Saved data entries
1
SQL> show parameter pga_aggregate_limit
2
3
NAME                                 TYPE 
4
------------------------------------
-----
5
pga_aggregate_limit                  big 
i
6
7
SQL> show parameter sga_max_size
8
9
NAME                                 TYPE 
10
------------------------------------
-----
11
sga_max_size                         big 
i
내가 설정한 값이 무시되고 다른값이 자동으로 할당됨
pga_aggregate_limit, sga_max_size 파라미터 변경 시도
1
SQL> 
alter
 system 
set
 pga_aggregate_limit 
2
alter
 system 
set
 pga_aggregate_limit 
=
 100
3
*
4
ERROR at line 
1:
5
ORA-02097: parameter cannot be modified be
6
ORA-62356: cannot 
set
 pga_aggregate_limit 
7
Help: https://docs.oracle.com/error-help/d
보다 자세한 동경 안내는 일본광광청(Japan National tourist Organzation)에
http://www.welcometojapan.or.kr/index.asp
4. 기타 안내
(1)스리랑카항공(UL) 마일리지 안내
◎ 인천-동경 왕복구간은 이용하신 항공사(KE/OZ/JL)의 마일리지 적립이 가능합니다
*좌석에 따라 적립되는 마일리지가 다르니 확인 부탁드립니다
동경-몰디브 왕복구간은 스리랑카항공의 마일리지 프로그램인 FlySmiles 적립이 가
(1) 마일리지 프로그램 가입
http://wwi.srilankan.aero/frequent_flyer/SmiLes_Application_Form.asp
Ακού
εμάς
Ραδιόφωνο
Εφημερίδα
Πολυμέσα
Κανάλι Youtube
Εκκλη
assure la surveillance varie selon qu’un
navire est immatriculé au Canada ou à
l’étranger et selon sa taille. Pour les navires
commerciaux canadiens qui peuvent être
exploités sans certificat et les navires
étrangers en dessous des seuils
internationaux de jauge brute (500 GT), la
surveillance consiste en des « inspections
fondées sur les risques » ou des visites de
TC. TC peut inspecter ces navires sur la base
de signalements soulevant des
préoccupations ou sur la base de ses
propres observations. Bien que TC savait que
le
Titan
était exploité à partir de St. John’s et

Description of the task
Set down, unchanged, only those lines above that fall between the line with "내가 설정한 값이 무시되고 다른값이 자동으로 할당됨" and the line with "assure la surveillance varie selon qu’un", the two end lines included.

Response
내가 설정한 값이 무시되고 다른값이 자동으로 할당됨
pga_aggregate_limit, sga_max_size 파라미터 변경 시도
1
SQL> 
alter
 system 
set
 pga_aggregate_limit 
2
alter
 system 
set
 pga_aggregate_limit 
=
 100
3
*
4
ERROR at line 
1:
5
ORA-02097: parameter cannot be modified be
6
ORA-62356: cannot 
set
 pga_aggregate_limit 
7
Help: https://docs.oracle.com/error-help/d
보다 자세한 동경 안내는 일본광광청(Japan National tourist Organzation)에
http://www.welcometojapan.or.kr/index.asp
4. 기타 안내
(1)스리랑카항공(UL) 마일리지 안내
◎ 인천-동경 왕복구간은 이용하신 항공사(KE/OZ/JL)의 마일리지 적립이 가능합니다
*좌석에 따라 적립되는 마일리지가 다르니 확인 부탁드립니다
동경-몰디브 왕복구간은 스리랑카항공의 마일리지 프로그램인 FlySmiles 적립이 가
(1) 마일리지 프로그램 가입
http://wwi.srilankan.aero/frequent_flyer/SmiLes_Application_Form.asp
Ακού
εμάς
Ραδιόφωνο
Εφημερίδα
Πολυμέσα
Κανάλι Youtube
Εκκλη
assure la surveillance varie selon qu’un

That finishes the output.